- _The task_
In the entries below, repeat only the lines between those holding "Nous explorons ces" and "Informações complementares", inclusive. Leave pictures out.

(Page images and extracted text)
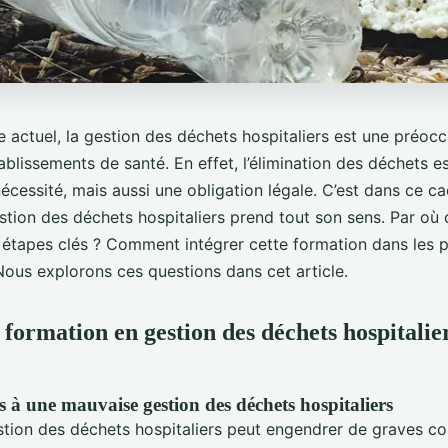
e actuel, la gestion des déchets hospitaliers est une préoc
ablissements de santé. En effet, l’élimination des déchets 
cessité, mais aussi une obligation légale. C’est dans ce ca
stion des déchets hospitaliers prend tout son sens. Par o
s étapes clés ? Comment intégrer cette formation dans les 
Nous explorons ces questions dans cet article.
formation en gestion des déchets hospitalier
s à une mauvaise gestion des déchets hospitaliers
tion des déchets hospitaliers peut engendrer de graves c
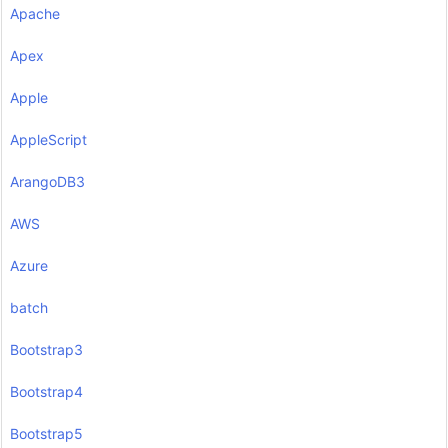
Apache
Apex
Apple
AppleScript
ArangoDB3
AWS
Azure
batch
Bootstrap3
Bootstrap4
Bootstrap5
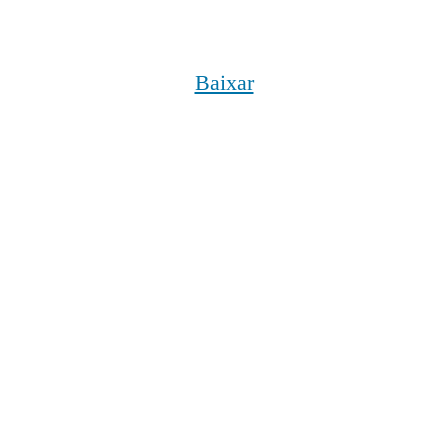
Baixar
Metadados
Título
UFSC, Laboratório de Biologia
Data cronológica
Informações complementares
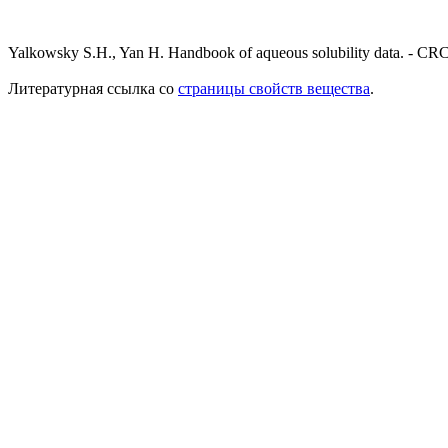
Yalkowsky S.H., Yan H. Handbook of aqueous solubility data. - CRC
Литературная ссылка со
страницы свойств вещества
.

- _Reply to the task_
Nous explorons ces questions dans cet article.
formation en gestion des déchets hospitalier
s à une mauvaise gestion des déchets hospitaliers
tion des déchets hospitaliers peut engendrer de graves c
Apache
Apex
Apple
AppleScript
ArangoDB3
AWS
Azure
batch
Bootstrap3
Bootstrap4
Bootstrap5
Baixar
Metadados
Título
UFSC, Laboratório de Biologia
Data cronológica
Informações complementares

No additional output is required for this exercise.